**EXERCISE AIM**. Copy every line of the entries below word for word, and leave out the pictures.

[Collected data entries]
◆ ◆ ◆

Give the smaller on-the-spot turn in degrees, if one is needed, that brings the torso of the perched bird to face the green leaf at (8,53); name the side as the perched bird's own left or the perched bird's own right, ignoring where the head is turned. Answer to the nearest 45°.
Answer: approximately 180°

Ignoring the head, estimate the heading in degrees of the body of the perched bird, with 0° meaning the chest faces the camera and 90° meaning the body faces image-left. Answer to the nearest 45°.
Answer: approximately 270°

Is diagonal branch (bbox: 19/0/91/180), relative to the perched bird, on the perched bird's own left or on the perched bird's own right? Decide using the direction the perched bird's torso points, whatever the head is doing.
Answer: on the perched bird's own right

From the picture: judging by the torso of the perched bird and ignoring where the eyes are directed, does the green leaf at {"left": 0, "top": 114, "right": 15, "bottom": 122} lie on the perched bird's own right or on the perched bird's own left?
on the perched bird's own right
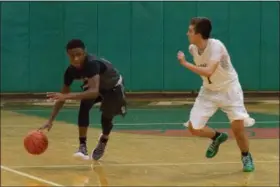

◆ ◆ ◆

**ANSWER BELOW**.
Give the smaller on-the-spot turn in degrees, if one is needed, that brings the torso of the perched bird to face the green leaf at (8,53); name the side as the perched bird's own left or the perched bird's own right, ignoring where the head is turned. Answer to the nearest 45°.
Answer: approximately 180°

Ignoring the head, estimate the heading in degrees of the body of the perched bird, with 0° meaning the chest faces the camera and 90° meaning the body faces image-left. Answer to the nearest 45°.
Answer: approximately 270°

Is diagonal branch (bbox: 19/0/91/180), relative to the perched bird, on the perched bird's own left or on the perched bird's own right? Decide using the direction the perched bird's torso points, whatever the head is doing.
Answer: on the perched bird's own right

From the picture: judging by the torso of the perched bird and ignoring where the eyes are directed, does the green leaf at {"left": 0, "top": 114, "right": 15, "bottom": 122} lie on the perched bird's own right or on the perched bird's own left?
on the perched bird's own right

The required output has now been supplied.